For 1000 iterations and the 100 SQL samples this process took 10 minutes on my MacBook.
1
2
3
4
5
6
7
8
python lora.py \
--model mistralai/Mistral-7B-Instruct-v0.2 \
--train \
--batch-size 1 \
--lora-layers 4 \
--data my-data-text
ls -la
-rw-r--r-- 1 niklasheidloff staff 1708214 May 12 13:12 adapters.npz
The fine-tuning produces an ‘adapters.npz’ file which can be converted into the safetensors format.
1
2
3
4
5
6
7
8
9
10
python fuse.py --model mistralai/Mistral-7B-Instruct-v0.2 --save-path my-models --adapter-file adapters.npz
ls -la my-models
-rw-r--r-- 1 niklasheidloff staff 643 May 12 13:17 config.json
-rw-r--r-- 1 niklasheidloff staff 5261946744 May 12 13:17 model-00001-of-00003.safetensors
-rw-r--r-- 1 niklasheidloff staff 5352141224 May 12 13:17 model-00002-of-00003.safetensors
-rw-r--r-- 1 niklasheidloff staff 3869410030 May 12 13:17 model-00003-of-00003.safetensors
-rw-r--r-- 1 niklasheidloff staff 25125 May 12 13:17 model.safetensors.index.json
-rw-r--r-- 1 niklasheidloff staff 414 May 12 13:17 special_tokens_map.json
-rw-r--r-- 1 niklasheidloff staff 1795331 May 12 13:17 tokenizer.json
-rw-r--r-- 1 niklasheidloff staff 1460 May 12 13:17 tokenizer_config.json
Evaluation
There are different ways to run inferences. For example, the model could be converted to GGUF and run locally via llama.cpp.

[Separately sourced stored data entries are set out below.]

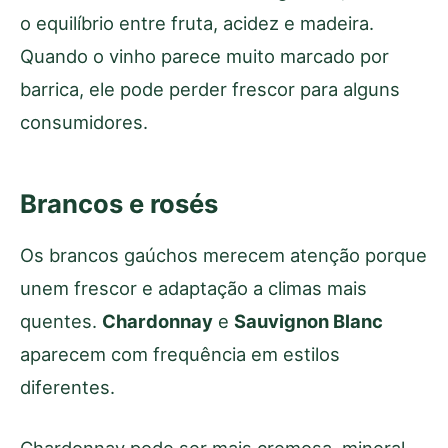
o equilíbrio entre fruta, acidez e madeira.
Quando o vinho parece muito marcado por
barrica, ele pode perder frescor para alguns
consumidores.
Brancos e rosés
Os brancos gaúchos merecem atenção porque
unem frescor e adaptação a climas mais
quentes.
Chardonnay
e
Sauvignon Blanc
aparecem com frequência em estilos
diferentes.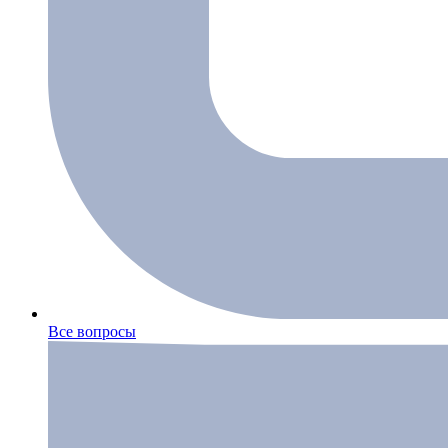
Все вопросы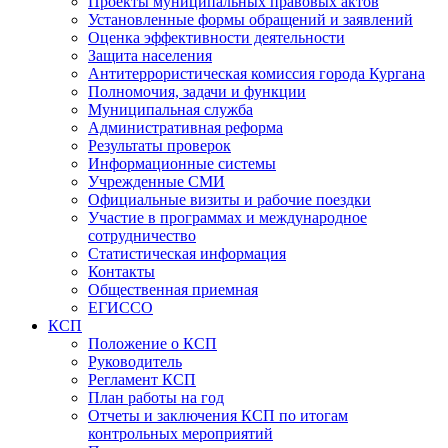
Проекты муниципальных правовых актов
Установленные формы обращений и заявлений
Оценка эффективности деятельности
Защита населения
Антитеррористическая комиссия города Кургана
Полномочия, задачи и функции
Муниципальная служба
Административная реформа
Результаты проверок
Информационные системы
Учрежденные СМИ
Официальные визиты и рабочие поездки
Участие в программах и международное
сотрудничество
Статистическая информация
Контакты
Общественная приемная
ЕГИССО
КСП
Положение о КСП
Руководитель
Регламент КСП
План работы на год
Отчеты и заключения КСП по итогам
контрольных мероприятий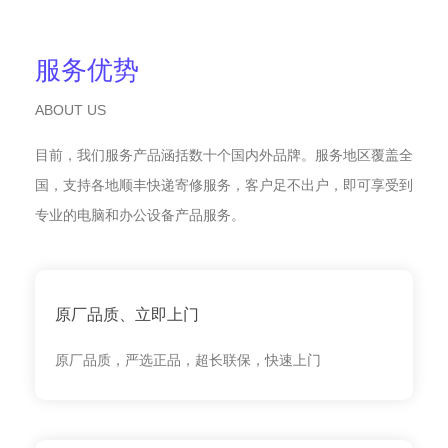
服务优势
ABOUT US
目前，我们服务产品涵括数十个国内外品牌。服务地区覆盖全
国，支持各地顺丰快递寄修服务，客户足不出户，即可享受到
专业的电脑和办公设备产品服务。
原厂品质、立即上门
原厂品质，严选正品，超长联保，快速上门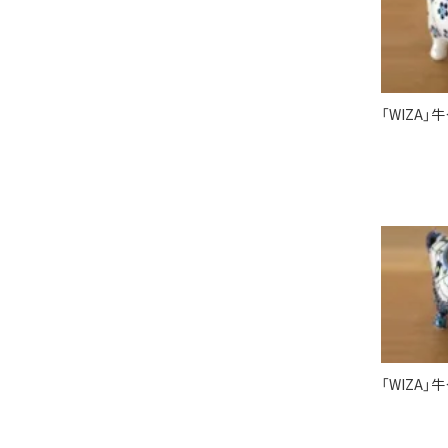
「WIZA
「WIZA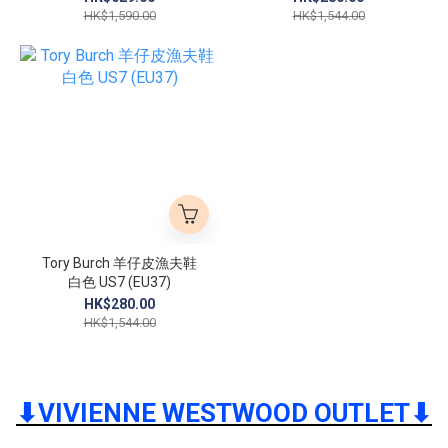
HK$1,590.00
HK$1,544.00
Tory Burch 羊仔皮漁夫鞋
白色 US7 (EU37)
HK$280.00
HK$1,544.00
⬇︎VIVIENNE WESTWOOD OUTLET⬇︎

Alternatively mlx_lm.generate can be used. The following input (instruction, schema and question) should return the following output:
‘SELECT MIN(series_number) FROM table_13505192_3 WHERE season_number = 24’
1
2
3
4
5
6
7
mlx_lm.generate --model my-models --prompt "You are an text to SQL query translator. Users will ask you questions in English and you will generate a SQL query based on the provided SCHEMA.\nSCHEMA:\nCREATE TABLE table_13505192_3 (series_number INTEGER, season_number VARCHAR)\nUser:What is the series number for season episode 24?\nAssistant:"
==========
Prompt: <s>[INST] You are an text to SQL query translator. Users will ask you questions in English and you will generate a SQL query based on the provided SCHEMA.\nSCHEMA:\nCREATE TABLE table_13505192_3 (series_number INTEGER, season_number VARCHAR)\nUser:What is the series number for season episode 24?\nAssistant: [/INST]
SELECT series_number FROM table_13505192_3 WHERE season_number = "24"
==========
Prompt: 208.008 tokens-per-sec
Generation: 9.298 tokens-per-sec
In this example the fine-tuned model returned a correct SQL statement.